Nothing like knowing what you are selling and servicing it. Keep your local dealer in mind next time you buy.


----------



## asnowsquall (Dec 30, 2001)

This is how mine looks right now. I stopped by my local dealer and they are out of the rubber part which is $2.03. The manager wasn't there to talk to about if it was a recall. I think I'll just make one myself. This is the problem for sure. Last night wet snow, no problem. Today in Underhill I blew powder, got some in my face and it killed the motor. Choke it and it starts up. You can see where powdered snow got stuck to the plastic on the back panel. 
My neighbor with the 8 HP Troy Bilt 2-stage was impressed when I was running circles around him with the 3650. Its was a very impressive performance in today's 7-8" of wet snow. Going to be an excellent maching when I get the slot plugged up. 
Dave


----------



## asnowsquall (Dec 30, 2001)

Well I purchased a piece of rubber, and cut it to the 2 3/4"x5" piece and installed it. Really easy to do and now that's out of the picture but I ran it tonight and it quit on me again about 3-4 times. I have to put the choke on and a shot of primer to get it to start back up. I'm starting to think the mixture isn't rich enough for the real cold temps. It ran great last night, but it was warmer out. If I put the choke at mid position it runs better. When it's running and I'm not blowing any snow, and it's warmed up it doesnt stay at a steady RPM. It rev's back and forth like the governor is trying to keep it running because the mixture is off a little. In the half choke position it does it but you can hardly notice it. May go out and look for an adjustment screw to see if it has one. I've included pictures of my work, it took about 10 minutes to do. The rubber I used is 1/16" thick, and TORO red so you guys can see it.


----------



## PROPJCKEY (Nov 19, 2003)

I've never used this machine before, however, i can tell you after years of fixin' motorcycles for fun i had the same problem once. turned out to be an ignigtion coil problem, bike would run for 5 minutes, quit....choke the **** out of it and do it all over...does it have one?
-Jeff-


----------



## lownrangr (Nov 21, 2003)

ok, now i race jet ski's and i tune my own motor (an 1100 suzuki) so I'm pretty handy with tuning 2 strokes. I can't believe that this thing has a plastic carb??!! If my ski was giving me these kind of problems, i would rebuild the carbs. Sometimes the jets can become blocked. Also, what did the spark plug look like? Does it look like it's running lean or rich? There also can be an air leak somewhere causing a lean mixture. If it's one or the other, adjust the mixture screws as necessary. Two strokes are the easiest things ever to work on.


----------



## asnowsquall (Dec 30, 2001)

Here are some pictures of the plastic carb. Notice the red arrow pointing to where it had a sticker on it with numbers over the jet. weird... 
Haven't popped the bowl off yet. Included the measurements, 3/4" dia., and 1 11/16" width for mount holes. A picture of a carb off of a suzuki motor or other ccr's would be cool. Wouldn't mind finding a metal carb with adjustments on it. Does the owners manual say anything about running it with the choke at the half position in cold weather, I have no manual. I have full resolution pictures if anyone is interested.

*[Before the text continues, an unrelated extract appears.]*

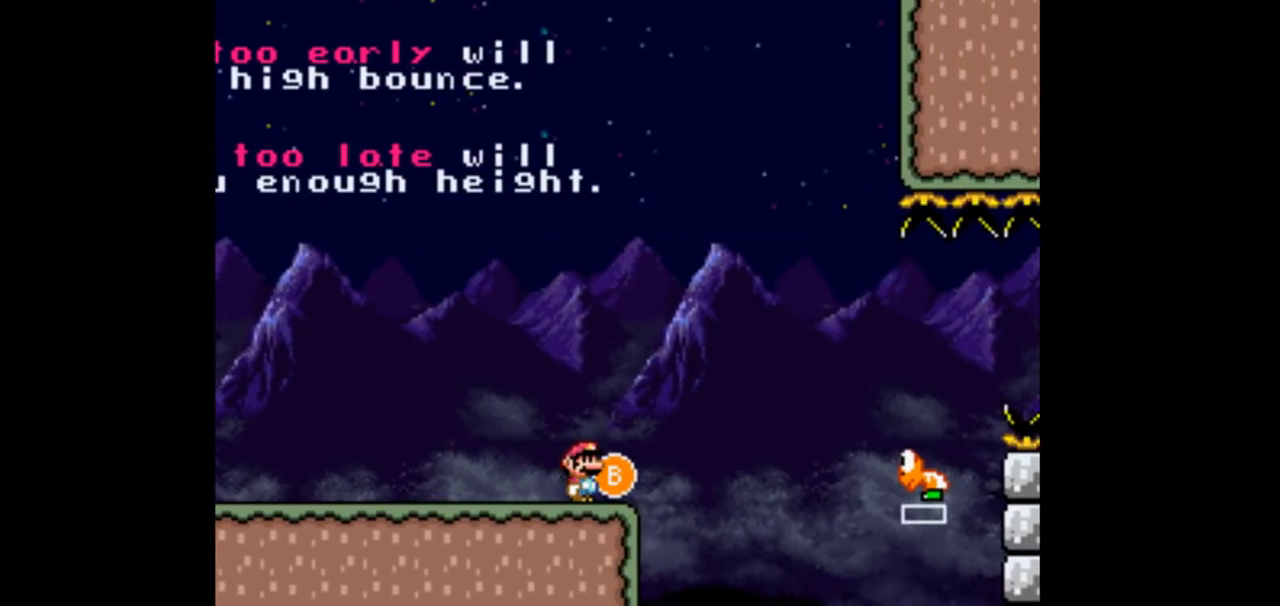
{"buttons": [], "events": [[367, "DPAD_RIGHT", "down"], [467, "DPAD_RIGHT", "up"]]}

No mixture screws which is really wacked, how do they know where this thing is going? It could be high in the mountains as altitude effects tuning. I may just dump it and buy a honda so I don't have to deal with this bad/cheap design. Sorry, but TORO messed up here. Could be the temperatue and altitude that I'm at and I just can adjust the carb. The technician at Home Depot 
said that someone just puchased one brand new and had the same complaint I did. Anyone else from Vermont having these problems with this model. I think the 2450 has the same carb.


----------



## lownrangr (Nov 21, 2003)

what size jets does it have? See if you can re-jet the carb. The brass jet in there now just unscrews. I have a wide assortment of jets that fit Mikuni carbs, i don't know if they'll fit in there. Probably not tho.


----------



## asnowsquall (Dec 30, 2001)

This is along the line that I'm thinking. They are running it lean maybe to meet the EPA regulations. Read this stuff http://forums2.gardenweb.com/forums/load/lmower/msg0914000111581.html


----------



## asnowsquall (Dec 30, 2001)

Well I cleaned the carb, it wasn't bad at all. Used an air gun in all of the ports and stuff. Has a cork for a float. Also picked up a 1985 TORO S-620 for $70 to use or resell and it has an adjustable carb. Will have to see how the 3650 runs in the next snow storm. Santa brought me a SONY DSC-F717 for Xmas and I love it.


----------



## asnowsquall (Dec 30, 2001)

Purchased a 1995 TORO CCR 2000, with electric start for $150 the other night, which at this time of the year is a deal in my book.
This guy gets snowblowers that the TORO dealer and Agway doesn't want to mess with, fixes them and sells them. Well he had a carcass, basically the auger and housing assembly, and motor and carb that he threw in for parts for $20!! This one is a 1996. Both of these unit have the Suzuki motor in them. Now that I can see these machines, I can understand where TORO got their reputation. What a beautiful, simple engine. I've got a good feeling that the carb from this motor would work on my 3650 and it's a Mikuni. I compared the carbs between the 2450 and 3650 at toro's web site and they are the same part number, they use the same part number for the Nozzle and main jets. They list the part number for the pilot jet on the 2450, but not the 3650. Will check with the dealer and see if they have that info. Still waiting for snow here. It's friggin cold, been hanging around zero.


----------



## asnowsquall (Dec 30, 2001)

Had to do some modifications to install it, but I ran it for a good 15 minutes lastnight and it was about 5 degrees out and it never quit. It surges real bad when there is no load but I know something that will help that. Right now the throttle can completely close, when this carb is on the Suzuki there is a low idle screw. I had to use that part to limit the wide open position. I just need to add a screw, spring, and nut to have a adjustment for the low idle/stop point. I used my finger do this and it stopped the surging. For me this kind of stuff is fun. EPA side note, this motor and setup will be used for competition snowblowing ONLY! It will not be for normal snowthrowing. I'll try posting better pictures later. If you want to do the samething, it helps to have a mig welder. The intake cup will most likely get flipped over to the correct position. Still need to work on the choke control, which shouldn't be to bad.


----------